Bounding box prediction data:
-- -- --

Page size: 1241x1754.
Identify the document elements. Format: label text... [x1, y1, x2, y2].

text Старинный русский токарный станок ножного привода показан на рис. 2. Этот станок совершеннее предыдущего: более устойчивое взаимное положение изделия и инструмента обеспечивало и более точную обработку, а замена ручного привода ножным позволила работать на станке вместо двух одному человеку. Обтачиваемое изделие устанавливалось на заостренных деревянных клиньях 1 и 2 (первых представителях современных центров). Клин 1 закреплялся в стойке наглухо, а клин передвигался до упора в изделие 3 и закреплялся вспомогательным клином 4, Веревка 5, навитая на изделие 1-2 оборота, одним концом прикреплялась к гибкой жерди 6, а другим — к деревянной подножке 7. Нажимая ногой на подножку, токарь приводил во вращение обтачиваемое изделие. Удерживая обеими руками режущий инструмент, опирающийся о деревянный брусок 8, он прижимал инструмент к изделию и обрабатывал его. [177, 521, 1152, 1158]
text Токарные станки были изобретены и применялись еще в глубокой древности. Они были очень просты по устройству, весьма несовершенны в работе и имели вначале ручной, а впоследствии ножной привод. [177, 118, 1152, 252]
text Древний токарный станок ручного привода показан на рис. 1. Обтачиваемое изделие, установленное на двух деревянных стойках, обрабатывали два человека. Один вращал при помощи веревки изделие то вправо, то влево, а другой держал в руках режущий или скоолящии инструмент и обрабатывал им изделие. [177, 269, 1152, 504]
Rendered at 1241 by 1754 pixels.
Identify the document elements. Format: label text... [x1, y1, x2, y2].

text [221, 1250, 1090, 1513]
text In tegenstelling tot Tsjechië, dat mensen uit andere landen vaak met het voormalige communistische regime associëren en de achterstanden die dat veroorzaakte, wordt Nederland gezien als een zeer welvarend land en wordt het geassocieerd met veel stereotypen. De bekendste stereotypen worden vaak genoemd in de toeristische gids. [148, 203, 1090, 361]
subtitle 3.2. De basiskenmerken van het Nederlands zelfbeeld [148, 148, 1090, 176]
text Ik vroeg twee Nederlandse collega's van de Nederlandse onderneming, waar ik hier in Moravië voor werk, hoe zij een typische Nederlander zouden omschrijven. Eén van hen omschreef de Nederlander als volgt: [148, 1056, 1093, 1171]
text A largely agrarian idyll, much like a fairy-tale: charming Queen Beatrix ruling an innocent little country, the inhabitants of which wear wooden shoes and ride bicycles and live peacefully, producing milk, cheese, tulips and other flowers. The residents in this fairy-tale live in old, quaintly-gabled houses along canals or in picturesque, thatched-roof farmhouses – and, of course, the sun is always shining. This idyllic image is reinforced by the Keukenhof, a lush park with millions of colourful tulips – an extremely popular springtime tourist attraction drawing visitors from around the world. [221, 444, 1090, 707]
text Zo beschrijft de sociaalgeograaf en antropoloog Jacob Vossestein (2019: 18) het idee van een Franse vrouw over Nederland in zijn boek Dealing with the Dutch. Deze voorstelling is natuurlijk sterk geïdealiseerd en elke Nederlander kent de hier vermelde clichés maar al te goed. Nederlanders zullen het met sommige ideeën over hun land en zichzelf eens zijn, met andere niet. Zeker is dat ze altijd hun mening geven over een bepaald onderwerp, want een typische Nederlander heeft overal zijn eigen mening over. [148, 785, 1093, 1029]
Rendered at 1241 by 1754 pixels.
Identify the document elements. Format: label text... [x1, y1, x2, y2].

-- -- --

Request –
The records above should be repeated in full, exactly as given.

Output for this exercise –
Page size: 1241x1754.
Identify the document elements. Format: label text... [x1, y1, x2, y2].

text Старинный русский токарный станок ножного привода показан на рис. 2. Этот станок совершеннее предыдущего: более устойчивое взаимное положение изделия и инструмента обеспечивало и более точную обработку, а замена ручного привода ножным позволила работать на станке вместо двух одному человеку. Обтачиваемое изделие устанавливалось на заостренных деревянных клиньях 1 и 2 (первых представителях современных центров). Клин 1 закреплялся в стойке наглухо, а клин передвигался до упора в изделие 3 и закреплялся вспомогательным клином 4, Веревка 5, навитая на изделие 1-2 оборота, одним концом прикреплялась к гибкой жерди 6, а другим — к деревянной подножке 7. Нажимая ногой на подножку, токарь приводил во вращение обтачиваемое изделие. Удерживая обеими руками режущий инструмент, опирающийся о деревянный брусок 8, он прижимал инструмент к изделию и обрабатывал его. [177, 521, 1152, 1158]
text Токарные станки были изобретены и применялись еще в глубокой древности. Они были очень просты по устройству, весьма несовершенны в работе и имели вначале ручной, а впоследствии ножной привод. [177, 118, 1152, 252]
text Древний токарный станок ручного привода показан на рис. 1. Обтачиваемое изделие, установленное на двух деревянных стойках, обрабатывали два человека. Один вращал при помощи веревки изделие то вправо, то влево, а другой держал в руках режущий или скоолящии инструмент и обрабатывал им изделие. [177, 269, 1152, 504]
Rendered at 1241 by 1754 pixels.
Identify the document elements. Format: label text... [x1, y1, x2, y2].

text [221, 1250, 1090, 1513]
text In tegenstelling tot Tsjechië, dat mensen uit andere landen vaak met het voormalige communistische regime associëren en de achterstanden die dat veroorzaakte, wordt Nederland gezien als een zeer welvarend land en wordt het geassocieerd met veel stereotypen. De bekendste stereotypen worden vaak genoemd in de toeristische gids. [148, 203, 1090, 361]
subtitle 3.2. De basiskenmerken van het Nederlands zelfbeeld [148, 148, 1090, 176]
text Ik vroeg twee Nederlandse collega's van de Nederlandse onderneming, waar ik hier in Moravië voor werk, hoe zij een typische Nederlander zouden omschrijven. Eén van hen omschreef de Nederlander als volgt: [148, 1056, 1093, 1171]
text A largely agrarian idyll, much like a fairy-tale: charming Queen Beatrix ruling an innocent little country, the inhabitants of which wear wooden shoes and ride bicycles and live peacefully, producing milk, cheese, tulips and other flowers. The residents in this fairy-tale live in old, quaintly-gabled houses along canals or in picturesque, thatched-roof farmhouses – and, of course, the sun is always shining. This idyllic image is reinforced by the Keukenhof, a lush park with millions of colourful tulips – an extremely popular springtime tourist attraction drawing visitors from around the world. [221, 444, 1090, 707]
text Zo beschrijft de sociaalgeograaf en antropoloog Jacob Vossestein (2019: 18) het idee van een Franse vrouw over Nederland in zijn boek Dealing with the Dutch. Deze voorstelling is natuurlijk sterk geïdealiseerd en elke Nederlander kent de hier vermelde clichés maar al te goed. Nederlanders zullen het met sommige ideeën over hun land en zichzelf eens zijn, met andere niet. Zeker is dat ze altijd hun mening geven over een bepaald onderwerp, want een typische Nederlander heeft overal zijn eigen mening over. [148, 785, 1093, 1029]
Rendered at 1241 by 1754 pixels.
Identify the document elements. Format: label text... [x1, y1, x2, y2].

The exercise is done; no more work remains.